Dosyadaki belgelerin incelenmesinden, İstanbul Üniversitesi öğretim üyesi olan Prof. Dr. ...'ın temel alanının Sağlık Bilimleri Temel Alanı, bilim alanının Genel Cerrahi olduğu; İstanbul Üniversitesi öğretim üyesi olan Prof. Dr. ...'un temel alanının Sağlık Bilimleri Temel Alanı, bilim alanının Halk Sağlığı olduğu; Okan Üniversitesi öğretim üyesi olan Prof. Dr. ......'ın temel alanının Sağlık Bilimleri Temel Alanı, bilim alanının Halk Sağlığı olduğu; Marmara Üniversitesi öğretim üyesi olan Prof. Dr. ...'ın temel alanının Sosyal, Beşeri ve İdari Bilimler Temel Alanı, bilim alanının Yönetim ve Organizasyon olduğu; Marmara Üniversitesi öğretim üyesi olan Prof. Dr. ...'ın temel alanının Sosyal, Beşeri ve İdari Bilimler Temel Alanı, bilim alanının Sağlık Kurumları Yönetimi olduğu görülmektedir. Jüri üyelerinden üç kişinin bilim alanı dışından belirlendiği anlaşılmaktadır.
Dosyadan ayrıca, davalı idarece oluşturulan beş kişilik jüride yer alan Prof. Dr. ...adlı jüri üyesinin, kadroya atanan kişi ile birlikte bir çok ortak makale ve kitap çalışması yaptığı, yapılan bu ortak çalışma ve yayınların kadroya atanan kişi tarafından atama için oluşturulan jürinin değerlendirmesine sunulduğu görülmektedir.

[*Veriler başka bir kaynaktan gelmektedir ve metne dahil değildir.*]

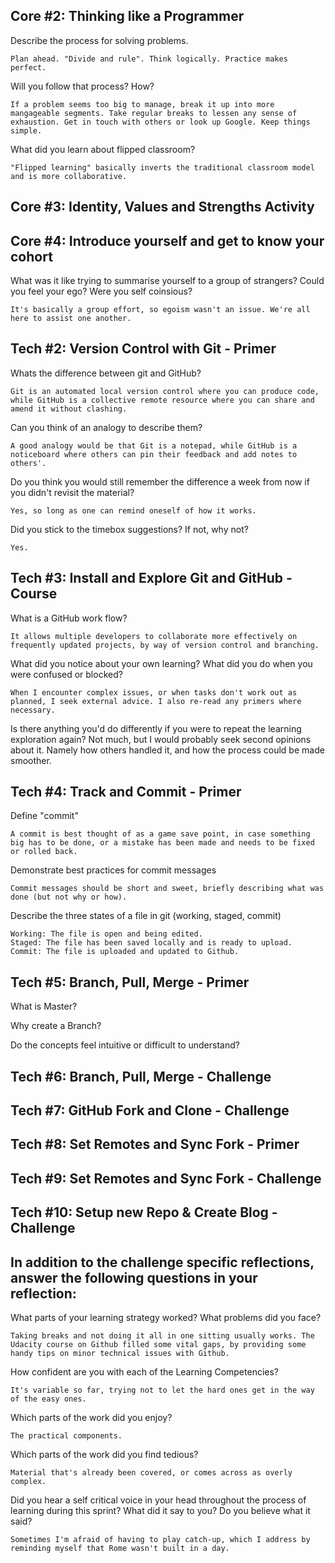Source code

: Core #2: Thinking like a Programmer
-----------------------------------

Describe the process for solving problems.

    Plan ahead. "Divide and rule". Think logically. Practice makes perfect.

Will you follow that process? How?

    If a problem seems too big to manage, break it up into more mangageable segments. Take regular breaks to lessen any sense of exhaustion. Get in touch with others or look up Google. Keep things simple.

What did you learn about flipped classroom?

    "Flipped learning" basically inverts the traditional classroom model and is more collaborative.

Core #3: Identity, Values and Strengths Activity
------------------------------------------------


Core #4: Introduce yourself and get to know your cohort
-------------------------------------------------------
What was it like trying to summarise yourself to a group of strangers? Could you feel your ego? Were you self coinsious?

    It's basically a group effort, so egoism wasn't an issue. We're all here to assist one another.

Tech #2: Version Control with Git - Primer
------------------------------------------

Whats the difference between git and GitHub?

    Git is an automated local version control where you can produce code, while GitHub is a collective remote resource where you can share and amend it without clashing.

Can you think of an analogy to describe them?
    
    A good analogy would be that Git is a notepad, while GitHub is a noticeboard where others can pin their feedback and add notes to others'.

Do you think you would still remember the difference a week from now if you didn't revisit the material?

    Yes, so long as one can remind oneself of how it works.

Did you stick to the timebox suggestions? If not, why not?
    
    Yes.

Tech #3: Install and Explore Git and GitHub - Course
----------------------------------------------------

What is a GitHub work flow?

    It allows multiple developers to collaborate more effectively on frequently updated projects, by way of version control and branching.

What did you notice about your own learning? What did you do when you were confused or blocked?

    When I encounter complex issues, or when tasks don't work out as planned, I seek external advice. I also re-read any primers where necessary. 

Is there anything you'd do differently if you were to repeat the learning exploration again?
    Not much, but I would probably seek second opinions about it. Namely how others handled it, and how the process could be made smoother.

Tech #4: Track and Commit - Primer
----------------------------------

Define "commit"

    A commit is best thought of as a game save point, in case something big has to be done, or a mistake has been made and needs to be fixed or rolled back.

Demonstrate best practices for commit messages

    Commit messages should be short and sweet, briefly describing what was done (but not why or how).

Describe the three states of a file in git (working, staged, commit)
    
    Working: The file is open and being edited.
    Staged: The file has been saved locally and is ready to upload.
    Commit: The file is uploaded and updated to Github.

Tech #5: Branch, Pull, Merge - Primer
-------------------------------------

What is Master?


Why create a Branch?


Do the concepts feel intuitive or difficult to understand?
    

Tech #6: Branch, Pull, Merge - Challenge
----------------------------------------

Tech #7: GitHub Fork and Clone - Challenge
------------------------------------------

Tech #8: Set Remotes and Sync Fork - Primer
-------------------------------------------

Tech #9: Set Remotes and Sync Fork - Challenge
----------------------------------------------

Tech #10: Setup new Repo & Create Blog - Challenge
--------------------------------------------------

In addition to the challenge specific reflections, answer the following questions in your reflection:
-----------------------------------------------------------------------------------------------------

What parts of your learning strategy worked? What problems did you face?

    Taking breaks and not doing it all in one sitting usually works. The Udacity course on Github filled some vital gaps, by providing some handy tips on minor technical issues with Github.

How confident are you with each of the Learning Competencies?

    It's variable so far, trying not to let the hard ones get in the way of the easy ones.

Which parts of the work did you enjoy?

    The practical components.

Which parts of the work did you find tedious?

    Material that's already been covered, or comes across as overly complex.

Did you hear a self critical voice in your head throughout the process of learning during this sprint? What did it say to you? Do you believe what it said?

    Sometimes I'm afraid of having to play catch-up, which I address by reminding myself that Rome wasn't built in a day.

Jüri oluşturulmasındaki amaç, adayların bilimsel yeterliliklerinin yansız şekilde değerlendirilmesi olup, jüri incelemesine sunulan eserlerin bir kısmında bizzat ortak isim olarak yer alan bir jüri üyesinin, eserler hakkında yapacağı değerlendirmenin objektif olacağı hususunda bütün adaylarda bir kanaat oluşturması mümkün görülmemektedir. Nitekim, davacı da bu hususu vurgulamaktadır.

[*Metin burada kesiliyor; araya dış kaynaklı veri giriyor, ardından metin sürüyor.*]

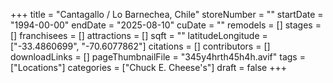 +++
title = "Cantagallo / Lo Barnechea, Chile"
storeNumber = ""
startDate = "1994-00-00"
endDate = "2025-08-10"
cuDate = ""
remodels = []
stages = []
franchisees = []
attractions = []
sqft = ""
latitudeLongitude = ["-33.4860699", "-70.6077862"]
citations = []
contributors = []
downloadLinks = []
pageThumbnailFile = "345y4hrth45h4h.avif"
tags = ["Locations"]
categories = ["Chuck E. Cheese's"]
draft = false
+++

Bu durumda; iki jüri üyesi dışında jüri üyelerinin bilim alanlarının ilan edilen profesörlük kadrosunun bilim alanıyla ilgili olmadığı anlaşıldığından ve bir jüri üyesinin atanan kişi ile ortak yayınları olduğu tespit edildiğinden, oluşturulan jüri tarafından yapılan değerlendirmenin hukuken kabul edilebilir objektif bir değerlendirme olduğunun söylenemeyeceği ve kadroya başvuran adayların bilimsel yeterliklerinin tespitinin bilim alanına uygun olarak objektif bir jüri incelemesi gerektirdiğinden dava konusu işlemde hukuka uyarlık davanın reddi yolunda verilen kararda isabet görülmemiştir.
Açıklanan nedenlerle, .... İdare Mahkemesinin ...tarihli E:..., K:...sayılı kararının bozulmasına, dosyanın yeniden bir karar verilmek üzere anılan mahkemeye gönderilmesine, 01/04/2022 tarihinde oybirliğiyle karar verildi.